Use DeepInfra's serverless inference for CortexDB embeddings and entity extraction.
DeepInfra Provider
Access a wide catalog of open-source models through DeepInfra's serverless inference platform with pay-per-token pricing.
Overview
DeepInfra provides serverless and dedicated inference for open-source models.
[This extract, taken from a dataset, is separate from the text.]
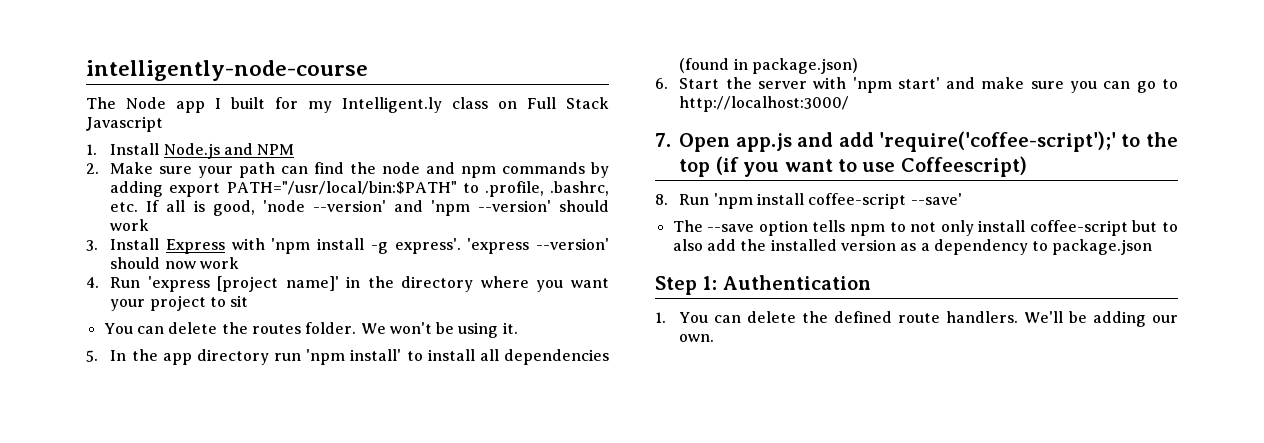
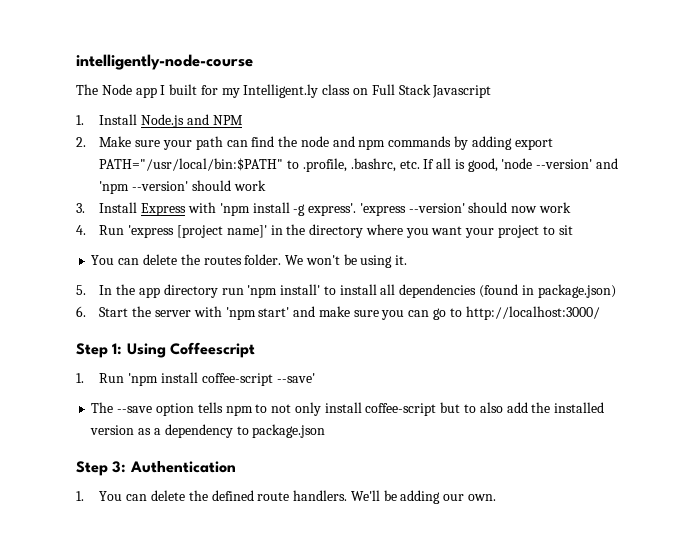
[655,131,1178,152] [679,156,1027,177] [655,194,668,205] 7. Open app.js and add 'require('coffee-script');' to the top (if you want to use Coffeescript) // 8. -> [76,342,255,358] [76,373,84,383] Step 1: Using Coffeescript // 1.
[702,276,718,290] 1: -> [112,461,127,473] 3:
This integration configures CortexDB to use DeepInfra for:
- Embedding generation — high-quality open-source embedding models
- Entity extraction — Llama, Mistral, and other chat models for relationship extraction
Installation
pip install cortexdb-deepinfra
Configuration
| Environment Variable | Default | Description |
|---|---|---|
| CORTEX_DEEPINFRA_API_KEY | Required | DeepInfra API key |
| CORTEX_DEEPINFRA_EMBED_MODEL | BAAI/bge-large-en-v1.5 | Embedding model |
| CORTEX_DEEPINFRA_CHAT_MODEL | meta-llama/Meta-Llama-3.1-70B-Instruct | Chat model |
Embedding Models
| Model | Dimensions | Description |
|---|---|---|
| BAAI/bge-large-en-v1.5 | 1024 | High-quality general-purpose embeddings by BAAI |
| sentence-transformers/all-MiniLM-L6-v2 | 384 | Lightweight, fast sentence embeddings |
| intfloat/e5-large-v2 | 1024 | Strong multilingual embedding model |
Usage Example
from cortexdb_deepinfra import DeepInfraEmbeddingProvider, DeepInfraConfig
config = DeepInfraConfig(api_key="your-deepinfra-api-key")
async with DeepInfraEmbeddingProvider(config=config) as provider:
embedding = await provider.embed_query("What is event sourcing?")
print(f"Dimension: {provider.dimension}") # 1024
embeddings = await provider.embed([
"Event sourcing stores all changes as events.",
"CQRS separates reads from writes.",
])
Using a Different Model
config = DeepInfraConfig(
api_key="your-deepinfra-api-key",
embed_model="sentence-transformers/all-MiniLM-L6-v2",
)
provider = DeepInfraEmbeddingProvider(config=config)
# provider.dimension == 384
Switching Providers
To switch CortexDB from the default OpenAI embeddings to DeepInfra:
from cortexdb_deepinfra import DeepInfraEmbeddingProvider
provider = DeepInfraEmbeddingProvider() # reads from env vars
All CortexDB embedding providers implement the same interface (embed, embed_query, dimension, model_name), so switching is a one-line change.